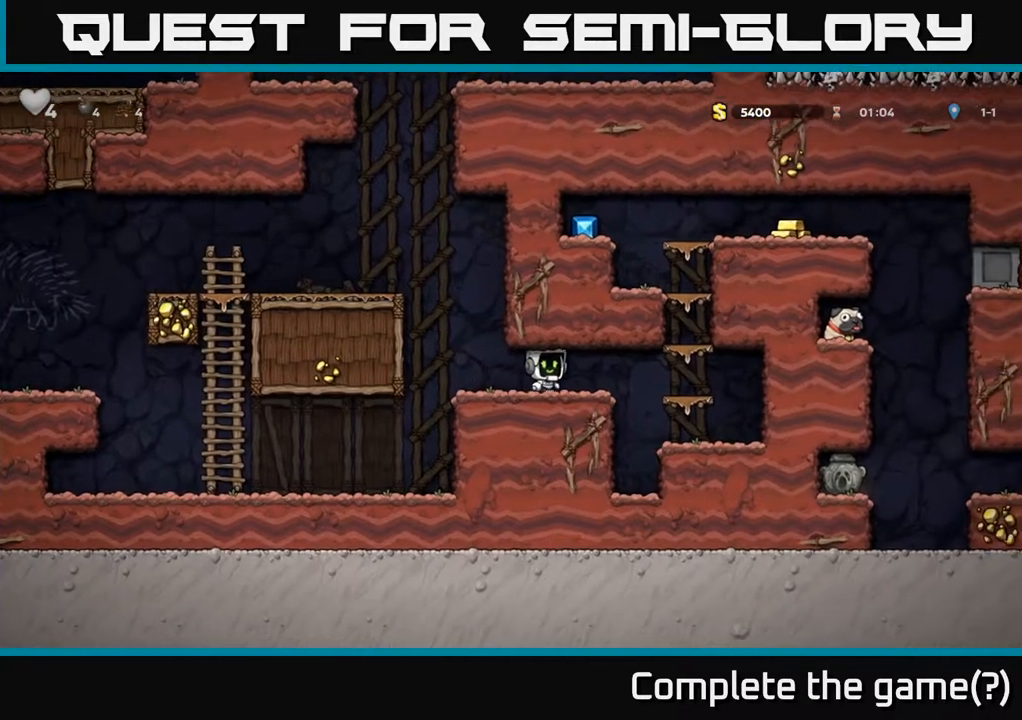
{"dt_ms": 500, "buttons": ["A"], "right_stick": "center", "events": [[167, "A", "down"], [350, "A", "up"], [450, "A", "down"]]}
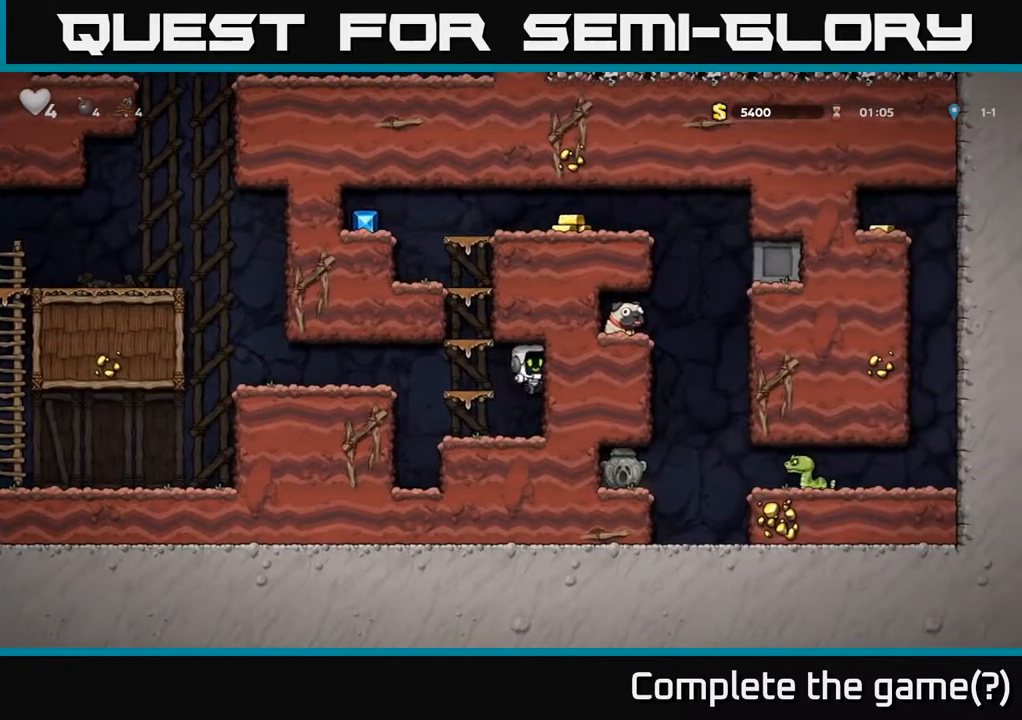
{"dt_ms": 500, "buttons": ["A"], "right_stick": "center", "events": [[133, "A", "up"], [383, "A", "down"]]}
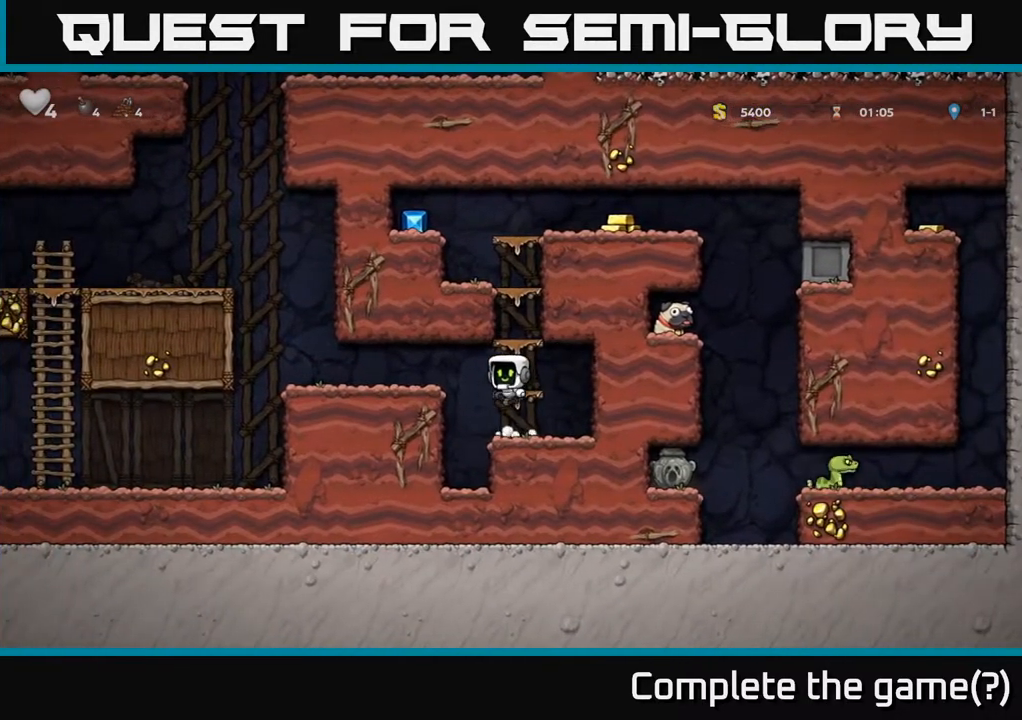
{"dt_ms": 500, "buttons": [], "right_stick": "center", "events": [[83, "A", "up"], [267, "A", "down"], [483, "A", "up"]]}
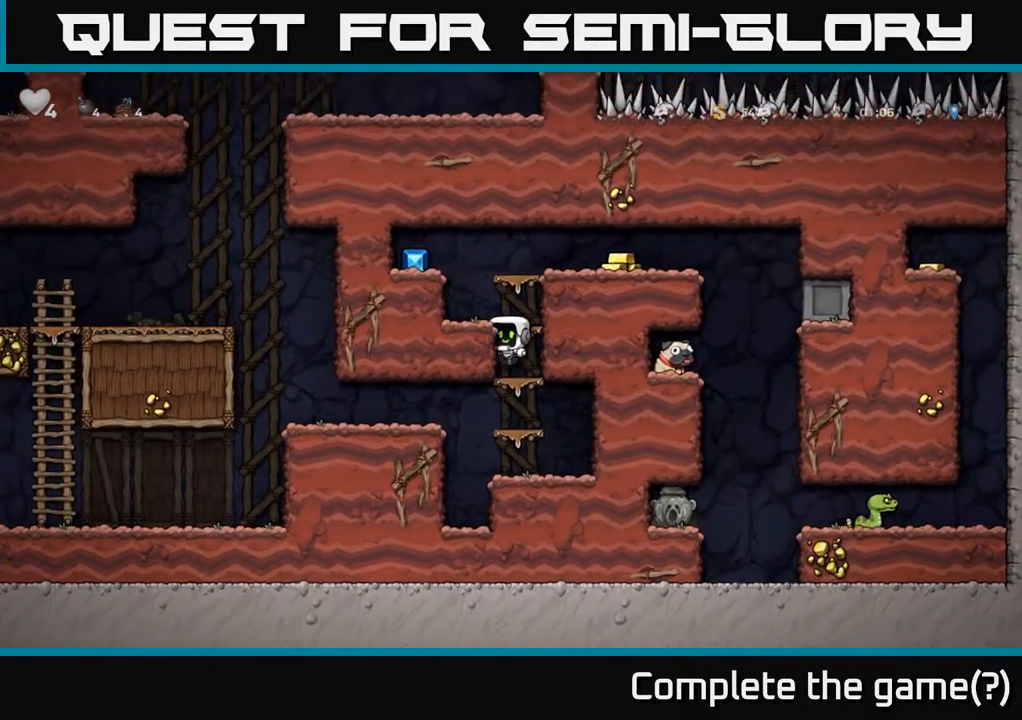
{"dt_ms": 500, "buttons": [], "right_stick": "center", "events": [[183, "A", "down"], [350, "A", "up"]]}
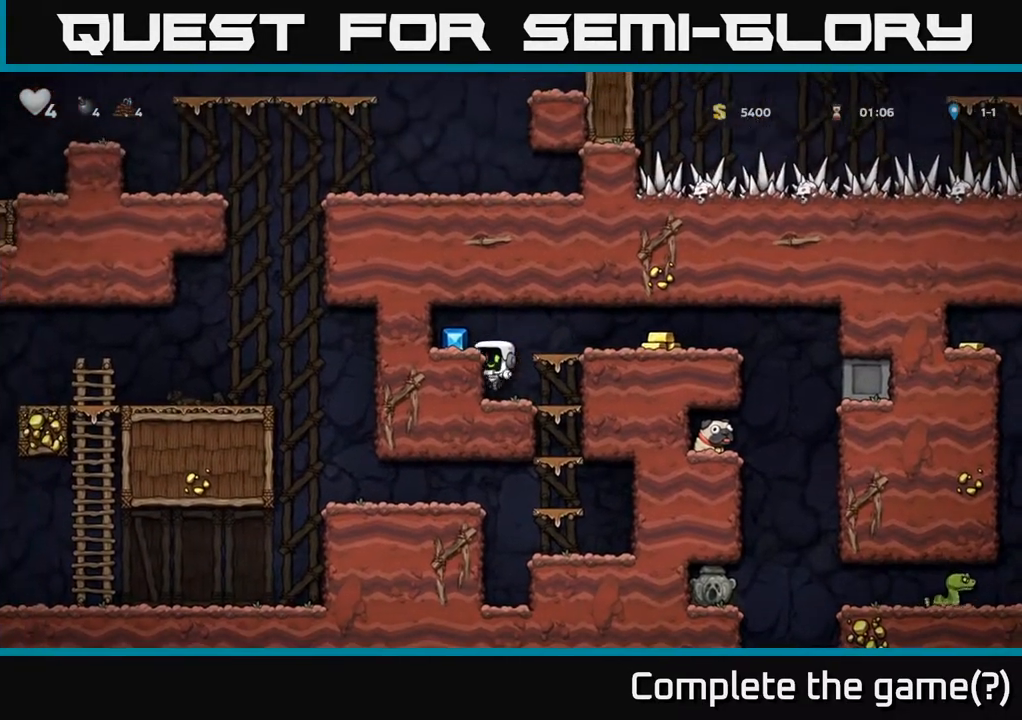
{"dt_ms": 1000, "buttons": [], "right_stick": "center"}
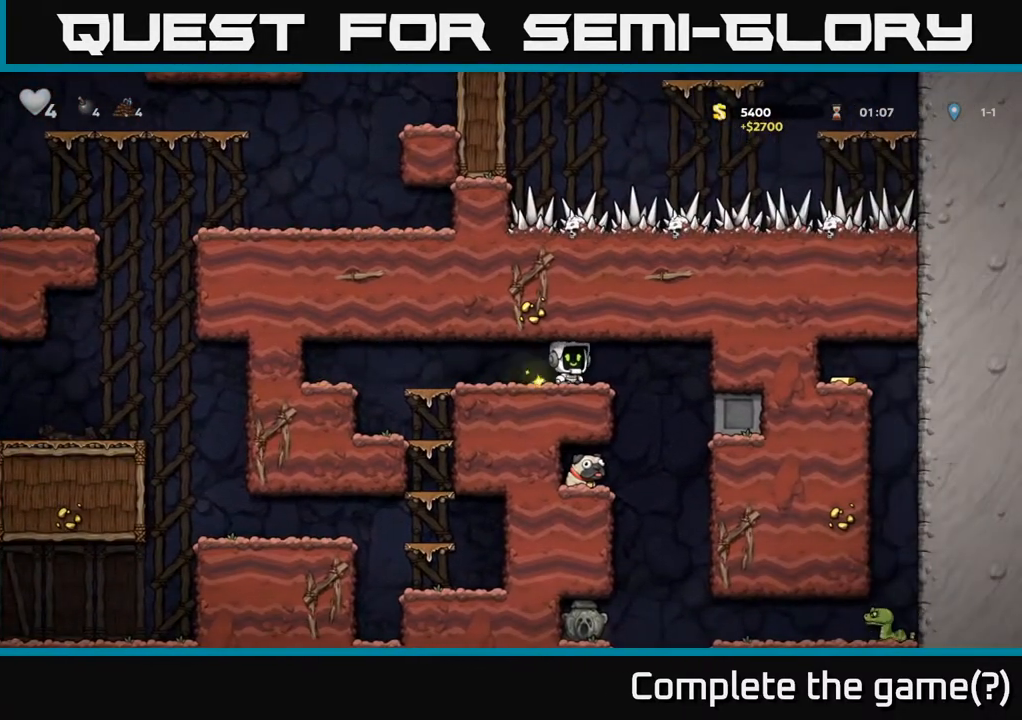
{"dt_ms": 500, "buttons": [], "right_stick": "center", "events": [[100, "R1", "down"], [183, "R1", "up"]]}
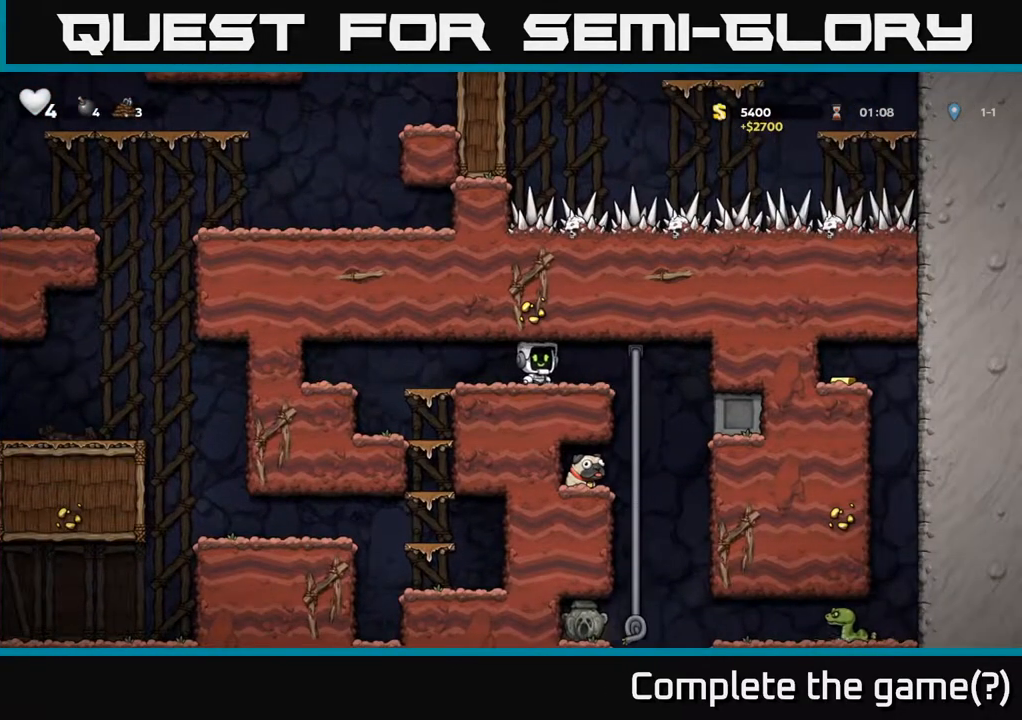
{"dt_ms": 500, "buttons": [], "right_stick": "center", "events": [[283, "A", "down"], [383, "A", "up"]]}
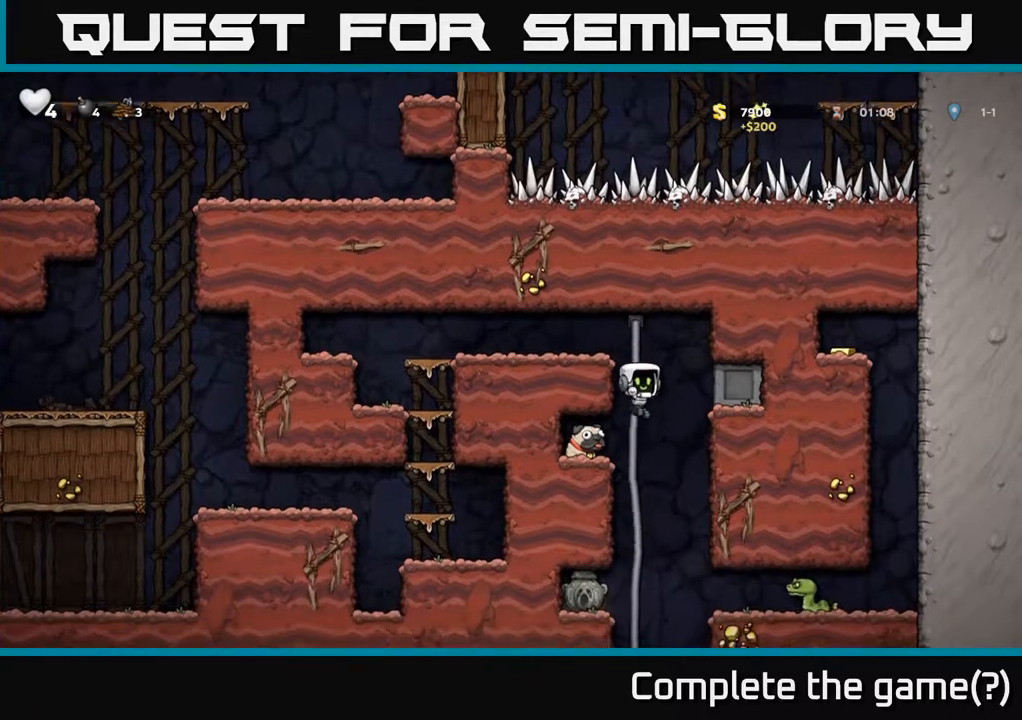
{"dt_ms": 500, "buttons": [], "right_stick": "center", "events": []}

|---|

Aim of the exercise
When a line of the records includes "events", that line belongs in the answer.

Written solution
{"dt_ms": 500, "buttons": ["A"], "right_stick": "center", "events": [[167, "A", "down"], [350, "A", "up"], [450, "A", "down"]]}
{"dt_ms": 500, "buttons": ["A"], "right_stick": "center", "events": [[133, "A", "up"], [383, "A", "down"]]}
{"dt_ms": 500, "buttons": [], "right_stick": "center", "events": [[83, "A", "up"], [267, "A", "down"], [483, "A", "up"]]}
{"dt_ms": 500, "buttons": [], "right_stick": "center", "events": [[183, "A", "down"], [350, "A", "up"]]}
{"dt_ms": 500, "buttons": [], "right_stick": "center", "events": [[100, "R1", "down"], [183, "R1", "up"]]}
{"dt_ms": 500, "buttons": [], "right_stick": "center", "events": [[283, "A", "down"], [383, "A", "up"]]}
{"dt_ms": 500, "buttons": [], "right_stick": "center", "events": []}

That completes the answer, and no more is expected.